LA QUERELLE DES ANCIENS ET DES MODERNES

      C'est une bien vieille histoire qui réapparaît, périodiquement. Dès les premiers siècles du christianisme, on s'interroge sur la valeur de l'héritage antique. Les pères de l'Eglise sont en désaccord sur ce que l'on peut conserver d'un passé païen  : Augustin lui est défavorable, Jérome plutôt favorable. La dispute renaît au XVIe siècle, quand il s'agit de développer les langues et les littératures nationales avec des arguments que reprendront Perrault et ses amis "modernes" en particulier celui de la construction progressive des savoirs.

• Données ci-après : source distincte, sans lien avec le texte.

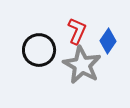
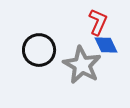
red L-shape: moved 21 px right, 9 px up
blue diamond: moved 2 px left, 4 px down; rotated 60 degrees counterclockwise
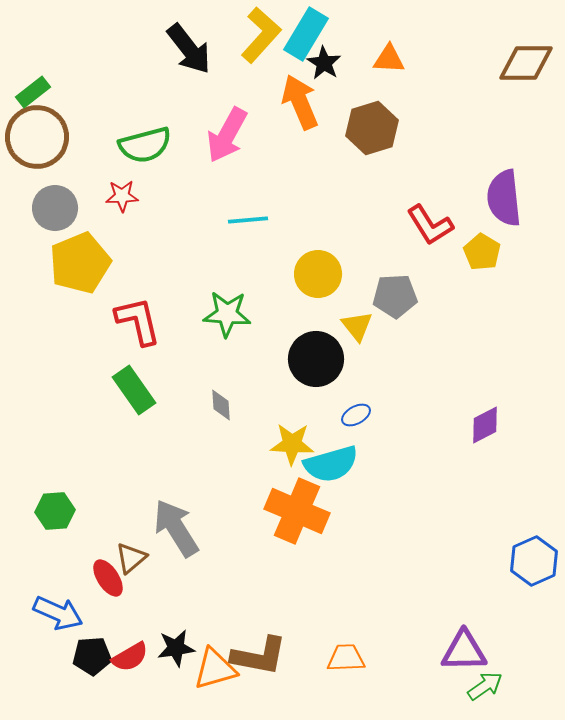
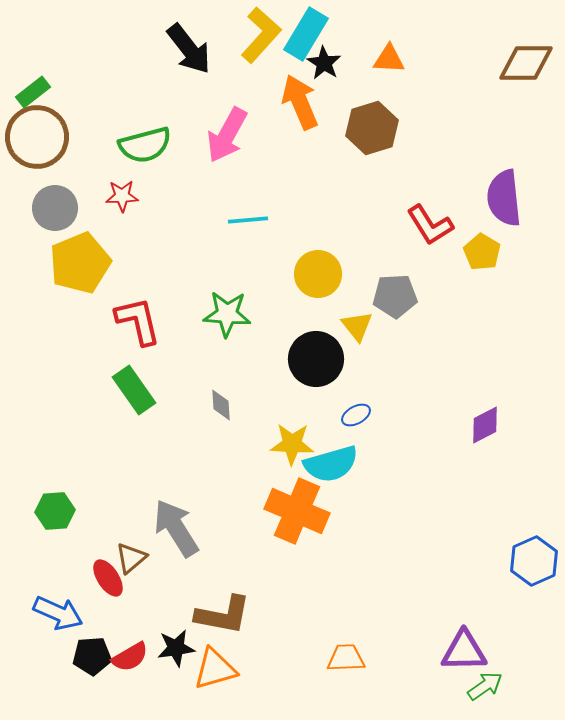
brown L-shape at (259, 656): moved 36 px left, 41 px up
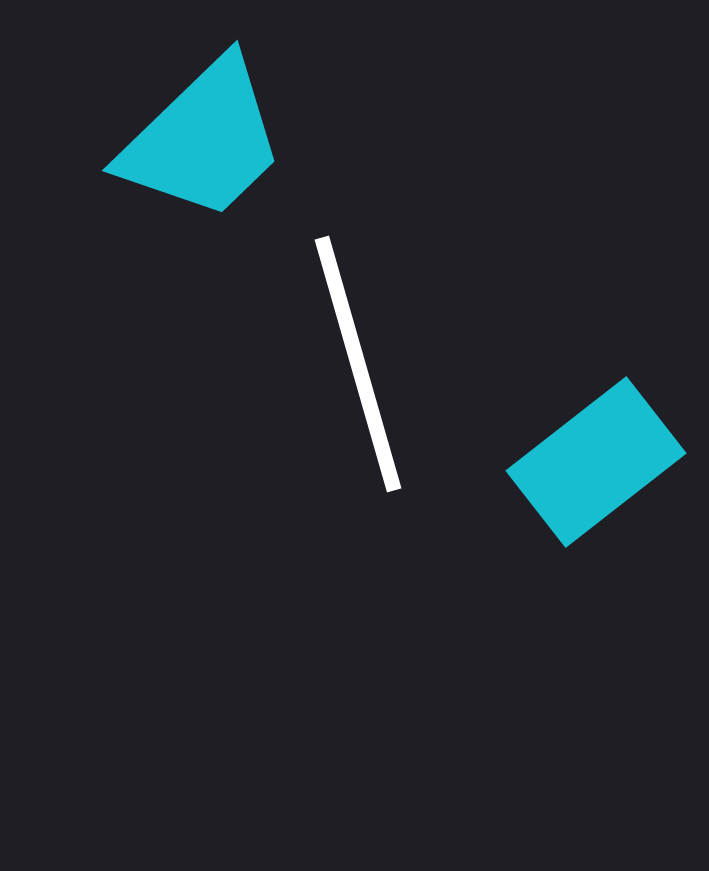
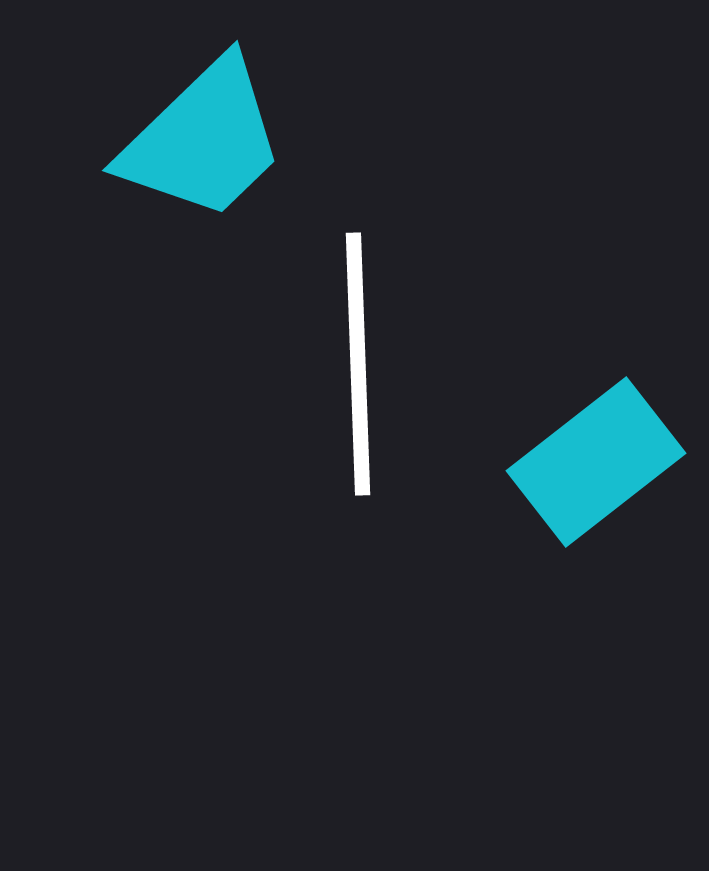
white line: rotated 14 degrees clockwise
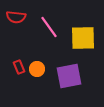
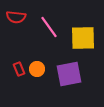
red rectangle: moved 2 px down
purple square: moved 2 px up
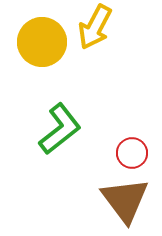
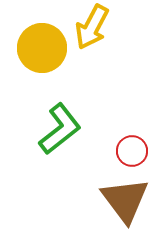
yellow arrow: moved 3 px left
yellow circle: moved 6 px down
red circle: moved 2 px up
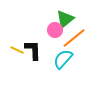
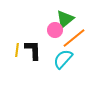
yellow line: rotated 72 degrees clockwise
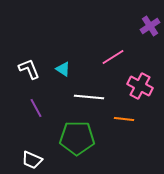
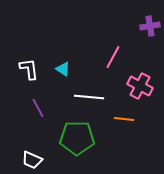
purple cross: rotated 24 degrees clockwise
pink line: rotated 30 degrees counterclockwise
white L-shape: rotated 15 degrees clockwise
purple line: moved 2 px right
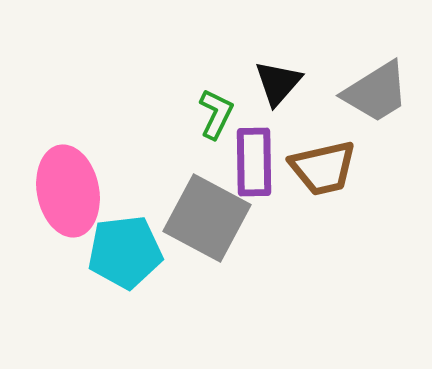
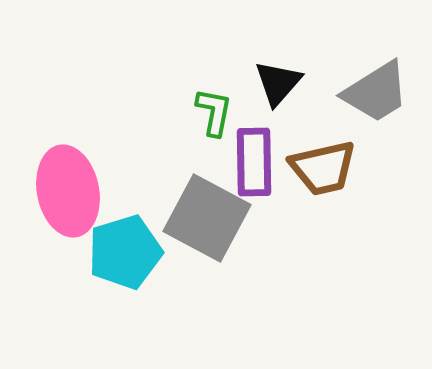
green L-shape: moved 2 px left, 2 px up; rotated 15 degrees counterclockwise
cyan pentagon: rotated 10 degrees counterclockwise
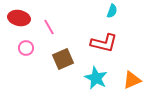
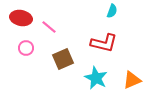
red ellipse: moved 2 px right
pink line: rotated 21 degrees counterclockwise
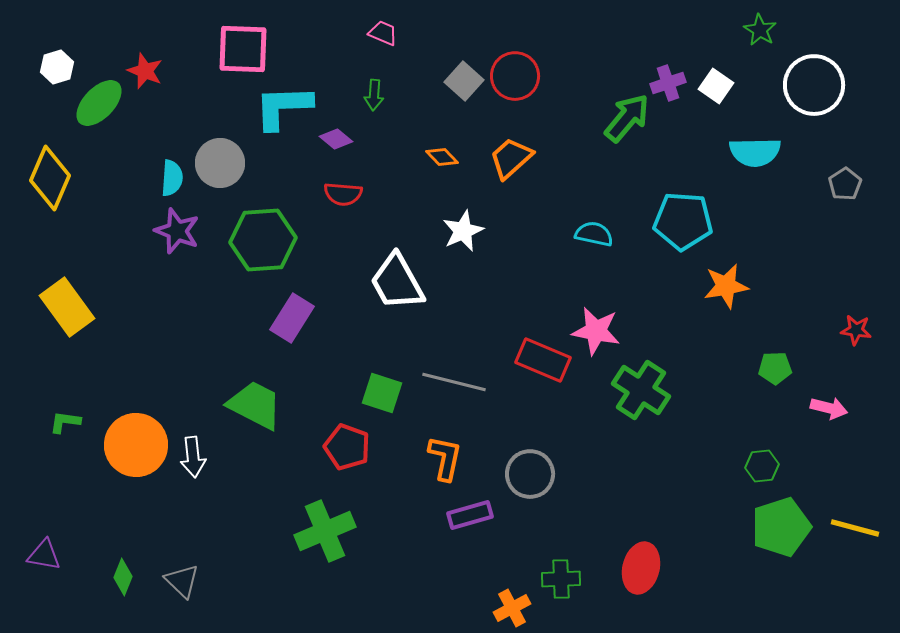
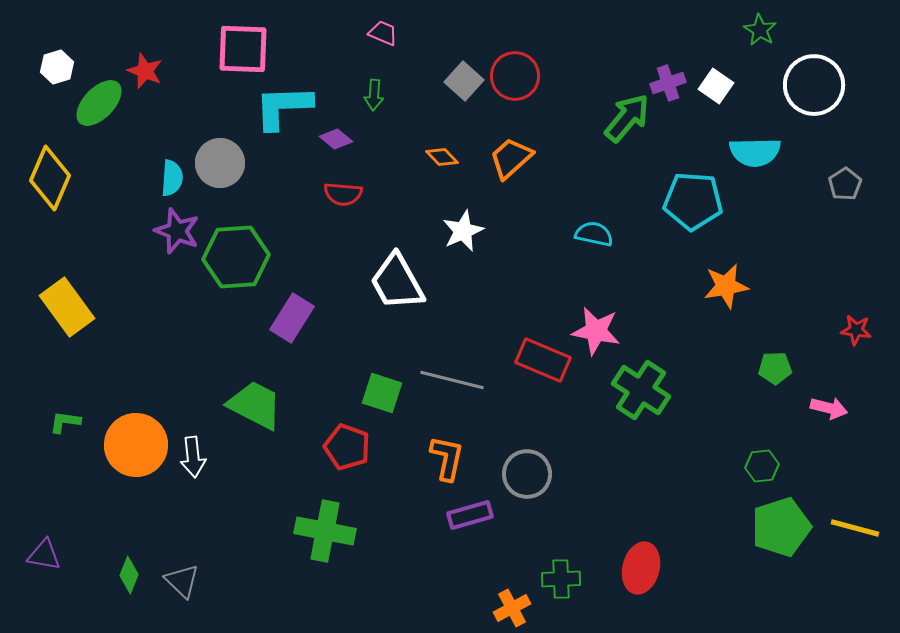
cyan pentagon at (683, 221): moved 10 px right, 20 px up
green hexagon at (263, 240): moved 27 px left, 17 px down
gray line at (454, 382): moved 2 px left, 2 px up
orange L-shape at (445, 458): moved 2 px right
gray circle at (530, 474): moved 3 px left
green cross at (325, 531): rotated 34 degrees clockwise
green diamond at (123, 577): moved 6 px right, 2 px up
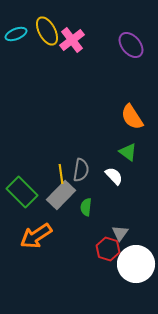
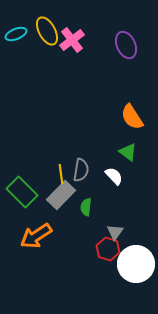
purple ellipse: moved 5 px left; rotated 16 degrees clockwise
gray triangle: moved 5 px left, 1 px up
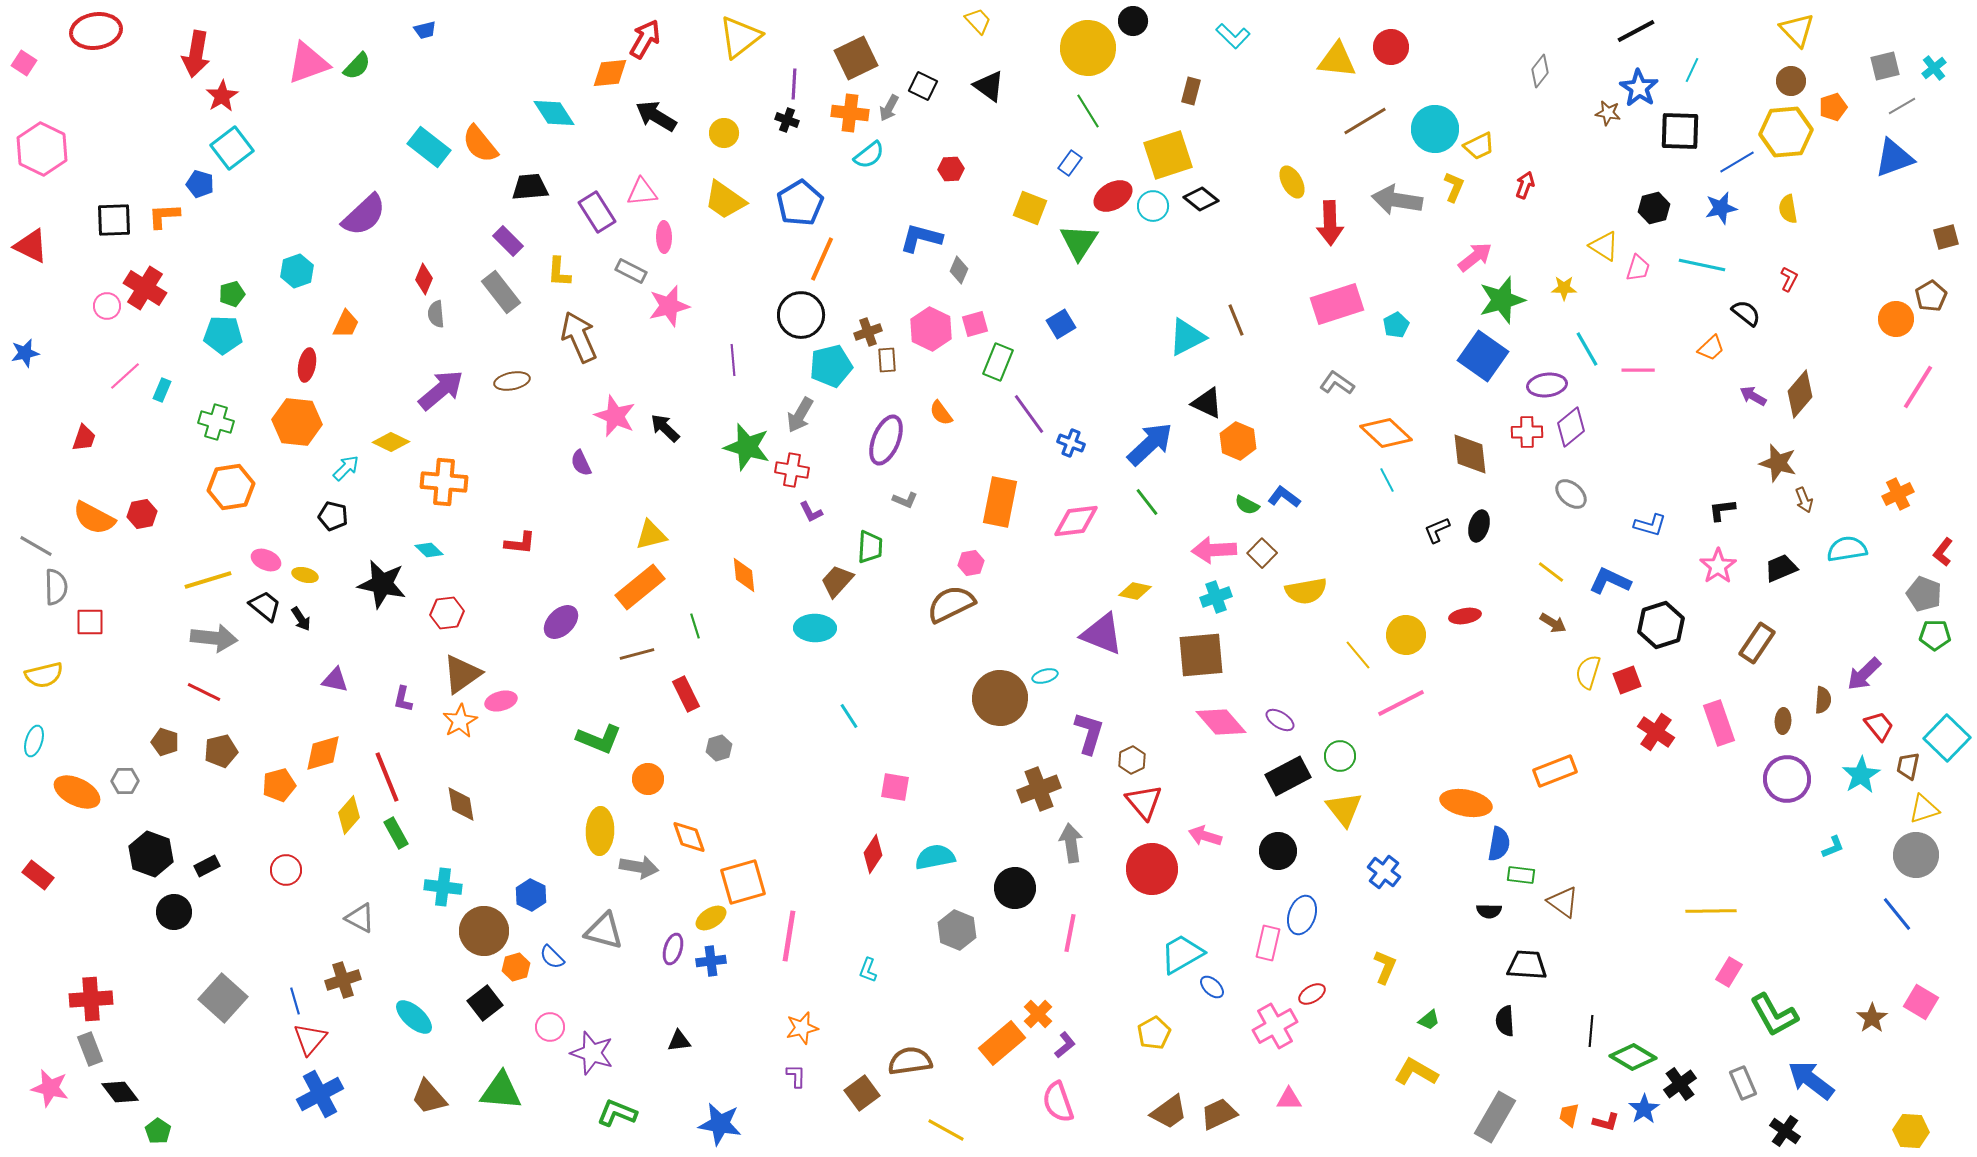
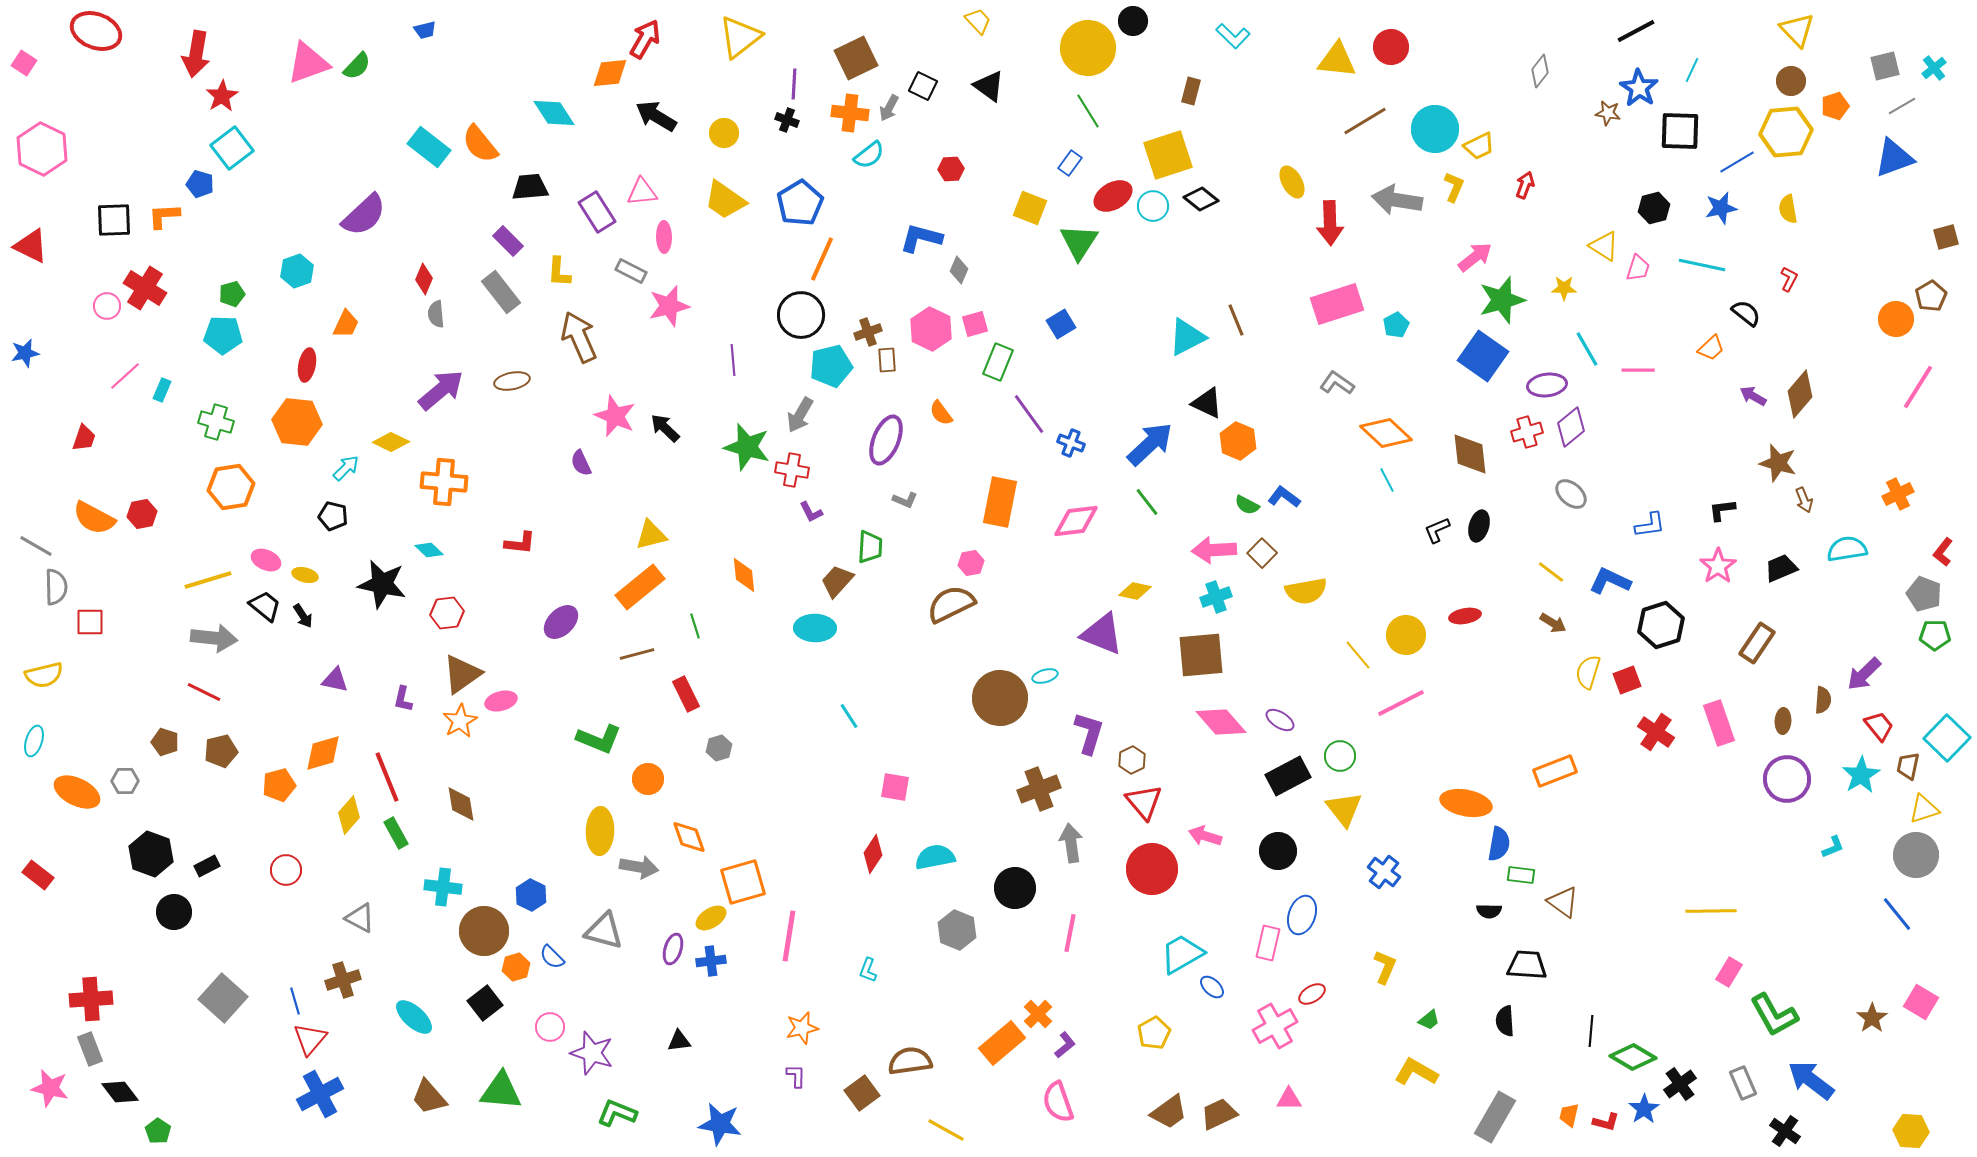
red ellipse at (96, 31): rotated 30 degrees clockwise
orange pentagon at (1833, 107): moved 2 px right, 1 px up
red cross at (1527, 432): rotated 16 degrees counterclockwise
blue L-shape at (1650, 525): rotated 24 degrees counterclockwise
black arrow at (301, 619): moved 2 px right, 3 px up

    Elle se réactive, au XVIIe siècle, dès les lendemains de la Fronde. Un certain nombre d'écrivains voudraient privilégier dans les tragédies ou les poèmes épiques des sujets empruntés au christianisme, considérant que l'antiquité gréco-latine, païenne, n'a plus grand chose à apporter à un monde totalement différent.  Boileau et le père Rapin contrent l'attaque et semblent l'emporter en réaffirmant l'excellence des lettres anciennes.
     En 1676-77, la querelle rebondit à propos de la langue française : doit-on continuer à utiliser le latin pour les inscriptions sur les monuments ? Cette fois-ci, les défenseurs du français l'emportent: ils ont pour eux les salons, c'est-à-dire les femmes, et tous ceux que le classicisme commence à étouffer, sans compter les ennemis de Racine et de Boileau, partisans déterminés des anciens.
     En janvier 1687, Perrault fait lire, à l'Académie française, son poème, Le Siècle de Louis le Grand, où il exalte le présent contre le passé. Les anciens reprennent le combat. On s'affronte à grands coups de textes prônant l'antiquité (Boileau, La Fontaine, La Bruyère) ou la modernité (Fontenelle, Perrault), à grand renfort d'injures aussi. Même si les deux principaux adversaires, Boileau et Perrault, sont apparemment réconciliés, en 1694, la "querelle" n'en poursuit pas moins son chemin souterrain, pour rebondir au grand jour dans les premières années du XVIIIe siècle.
     Ce seront les modernes qui l'emporteront avec des conséquences importantes pour l'avenir, en particulier, en séparant l'érudit, le savant, homme de cabinet plus tard de l'université, de l'écrivain, "homme de son temps, écrivant pour son temps", et en prônant l'innovation contre l'imitation, transformant ainsi en valeur la "nouveauté", la "surprise", l' "originalité".






     En 1697, paraissent, sous le nom de Pierre Darmancour, Histoires ou contes du temps passé avec des moralités. Le succès rencontré par ce très mince recueil (8 contes) ne se démentira jamais.  Mais les dernières années de Perrault sont consacrées à la traduction d'hymnes religieuses et surtout à la rédaction de ses Mémoires qui paraîtront de manière posthume, en 1759, sous le titre de Mémoires de Charles Perrault contenant beaucoup de particularités et d'anecdotes intéressantes du ministère de M. Colbert.
     Charles Perrault s'éteint en 1703.